Yang Harus Dikerjakan:
a) Apakah pernyataan berikut sesuai dengan teks tentang dewi-dewi Jepang? (i) Benzaiten adalah dewi pelindung para geisha, penari, dan musisi. (ii) Di India, Kishimo-Jin dikenal dengan nama Kannon. (iii) Kishimojin dilukiskan memegang buah delima. Jawab ya atau tidak untuk tiap pernyataan, lalu kutip kata-kata dari teks yang menentukannya.
b) Teruskan teks tentang dewi-dewi Jepang, mulai setelah kalimat terakhirnya.

Teks Sumber:
Selasa, 18 September 2012

5 Dewi Dalam Keyakinan Masyarakat Jepang

Masyarakat Jepang dahulu yang mayoritas berkeyakinan Shinto dan Budha, memiliki kepercayaan yang dipenuhi dengan keindahan kisah dewa-dewinya. Negeri sakura yang dikenal dengan kedisiplinan, serta keragaman seni rupa dan sastra, menempatkan perempuan secara unikn dalam menempatkan mereka untuk menjadi seorang dewi yang nanti mereka puja. Berikut 5 dewi dalam keyakinan masyrakat Jepang:

1. Benzai-Ten
Benten, Benzaiten, Benzai-Tennyo, sosok dewi dari mitologi Jepang, ia adalah dewi cinta, fasih berbicara, bahasa, seni, musik, keberuntungan, dan air. Ia juga adalah dewi pelindung bagi para geisha, penari dan musisi.  Namun sebenarnya ia dewi laut ataupun air,  seperti yang diyakini oleh masyarakat yang umumnya hidup dipesisir pantai ataupun danau. Dewi Benzaiten dikabarkan selalu mengendarai biwa –naga sembari memainkan alat musik petik. Di Pulau Enoshima namanya begitu dikenal,terutama keyakinan untuk memujanya.

Ia memiliki delapan tangan dan masing-masing tangan memegang pedang, permata, busur, panah, roda dan kunci. Sementara dua tangan sisanya bersatu dalam posisi berdoa. Ia selalu dihubung-hubungkan dengan sosok naga yang gemar memangsa anak-anak, ia turun ke bumi untuk memenuhi keinginan jahatnya. Ular adalah binatang yang mejadi tangan kanannya. Ke delapan tangannya menunjukan simbol-simbol Hindu. Beberapa perempuan Jepang bahkan menggunakan mantra yang memuja Benzaiten guna mendapatkan keyakinan akan kecantikan dan keberuntungan lainnya.

2. Kishimo-jin
Dewi Kishimo-Jin terdapat dalam keyakinan Budha, ia merupakan dewi bagi para anak-anak. Nama Kishimo-Jin sendiri bermakna ibu dari para roh jahat, karena itu ia dilukiskan sebagai sosok dewi yang sangat jahat –di India dikenal dengan Hariti. Ia gemar menculik anak-anak dan memakannya, sampai suatu saat budha menemukan dan menghapus sifat jahatnya. Setelah ia memahami ajaran budha, kemudian ia menjadi simbol cinta dan kasih, ia pun senantiasa selalu membantu mereka yang lemah. Kishimojin dilukiskan dengan sosok seorang ibu yang sedang menyusui anaknya, dan memegang buah delima di tangannya (sebuah lambang cinta dan kesuburan perempuan. Ia pun memiliki nama lain, Karitei-mo.

Bahan yang Diberikan:

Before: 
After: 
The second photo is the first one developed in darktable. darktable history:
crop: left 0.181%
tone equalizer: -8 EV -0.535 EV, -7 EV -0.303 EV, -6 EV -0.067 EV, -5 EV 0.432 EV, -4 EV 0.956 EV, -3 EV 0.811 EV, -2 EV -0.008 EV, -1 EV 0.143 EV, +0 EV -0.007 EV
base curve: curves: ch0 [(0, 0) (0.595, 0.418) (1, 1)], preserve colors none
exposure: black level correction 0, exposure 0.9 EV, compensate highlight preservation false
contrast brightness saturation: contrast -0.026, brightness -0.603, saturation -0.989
...
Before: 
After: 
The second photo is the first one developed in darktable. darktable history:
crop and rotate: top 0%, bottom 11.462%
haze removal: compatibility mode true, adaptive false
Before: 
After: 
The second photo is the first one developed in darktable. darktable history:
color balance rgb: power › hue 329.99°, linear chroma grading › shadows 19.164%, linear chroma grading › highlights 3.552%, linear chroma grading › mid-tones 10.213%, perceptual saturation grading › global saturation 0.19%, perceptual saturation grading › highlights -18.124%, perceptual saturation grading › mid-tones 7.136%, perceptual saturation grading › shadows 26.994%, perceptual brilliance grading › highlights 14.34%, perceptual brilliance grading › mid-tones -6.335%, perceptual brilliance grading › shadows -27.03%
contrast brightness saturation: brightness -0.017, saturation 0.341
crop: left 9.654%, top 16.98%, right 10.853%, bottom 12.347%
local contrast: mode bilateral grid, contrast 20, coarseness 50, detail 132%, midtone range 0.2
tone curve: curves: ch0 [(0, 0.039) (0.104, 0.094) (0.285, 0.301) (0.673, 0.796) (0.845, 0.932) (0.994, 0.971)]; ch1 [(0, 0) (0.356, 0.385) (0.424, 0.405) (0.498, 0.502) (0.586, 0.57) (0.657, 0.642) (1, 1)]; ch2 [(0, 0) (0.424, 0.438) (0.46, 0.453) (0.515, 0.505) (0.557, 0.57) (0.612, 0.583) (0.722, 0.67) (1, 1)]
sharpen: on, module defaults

Hasil Tiap Tugas:
a)
(i) Ya: "Ia juga adalah dewi pelindung bagi para geisha, penari dan musisi."
(ii) Tidak: "di India dikenal dengan Hariti"
(iii) Ya: "memegang buah delima di tangannya"

b)
3. Ko-no-Hana

Ko-No-Hana ataupun Sakuya-Hime, yang bermakna bunga mekar, adalah sebuah simbol awal kehidupan. Masyarakat Jepang mengenal Kono-Hana sebagai dewi yang membuat bunga bermekaran. Ia adalah puteri dari  dewa gunung, Oho-Yama, dan istri dari Ninigi. Ia bertemu dengan sang suami saat berada di pesisir pantai. Keduanya kemudian jatuh cinta. Ninigi meminta Oho-Yama untuk dapat menikahi Kono-Hana, namun keinginan Ninigi itu tidak terlaksana. Karena Ninigi lebih disukai untuk dinikahkan dengan kakak dari Ko-No-Hana, yakni Iha Naga (dewi umur panjang). Namun demikian Ninigi tetap memaksa dan memilih Ko-No-Hana untuk menjadi isterinya, mereka pun dikaruniai tiga orang anak. Dua orang anaknya, Hoderi dan Hoori. namun  pernikahan mereka ternyata tidak selamanya bahagia, karena Ninigi adalah seorang suami yang pecemburu. Sakin cemburunya dibakarnya pondok tempat mereka tinggal di dalam hutan, dan bersamaan dengan itu Kono-hana pun mati terbakar.

4. Sengen

Jika Kono-Hana adalah dewi yang mendiami kesucian Gunung Fujiyama dan dewi bunga, dewi Sengen dikenal sebagai sosok penjaga sumur awet muda (keabadian), ia memberikan air awet muda tersebut hanya kepada yang disukainya. Kuil pemujaannya terletak di puncak gunung, sehingga para pemujanya dapat menyaksikan fajar terbit dari kuil tersebut. Namun demikian, Sengen sering dianggap juga sebagau Kono-hana, meskipun perbedaannya tipis, Sengen dianggap sebagai dewi yang gemar menebarkan bunga-bunga berwarna pink.

5. Amaterasu Omikami

Amaterasu, adalah dewi agung yang bersinar dari kahyangan, dewi masyarakat Jepang ini menguasai keindahan tenunan (seni) dan pertanian. Namun karena ia selalu bertentangan dengan kakak laki-lakinya –akibat kegemarannya menyakiti perempuan. Amerasu pun mengasingkan diri ke dalam sebuah goa dan menolak untuk keluar. Sementara 800 pemujanya berkumpul diluar tempat pengasingannya mencoba membujuknya dengan upacara perayaan yang meriah, hanya untuk membuatnya keluar. Namun ketika mendengar nama dewi Ame No Uzume, yang turut larut dalam sebuah tarian ritual yang erotis, dewi Ame Terasu pun keluar untuk memuaskan rasa penasarannya. Dengan menggunakan sebuah cermin yang memantulkan kemeriahan pesta, Ame Terasu pun melihat keanggunan dan kelenturan gerakan tari dewi Ame No Uzume, Ame Terasu pun memutuskan untuk keluar dari pengasingannya. Seekor ular digenggamnya, ia memegang pedang kakaknya yang ia patahkan menjadi tiga bagian yang kemudian menjelma menjadi tiga dewi.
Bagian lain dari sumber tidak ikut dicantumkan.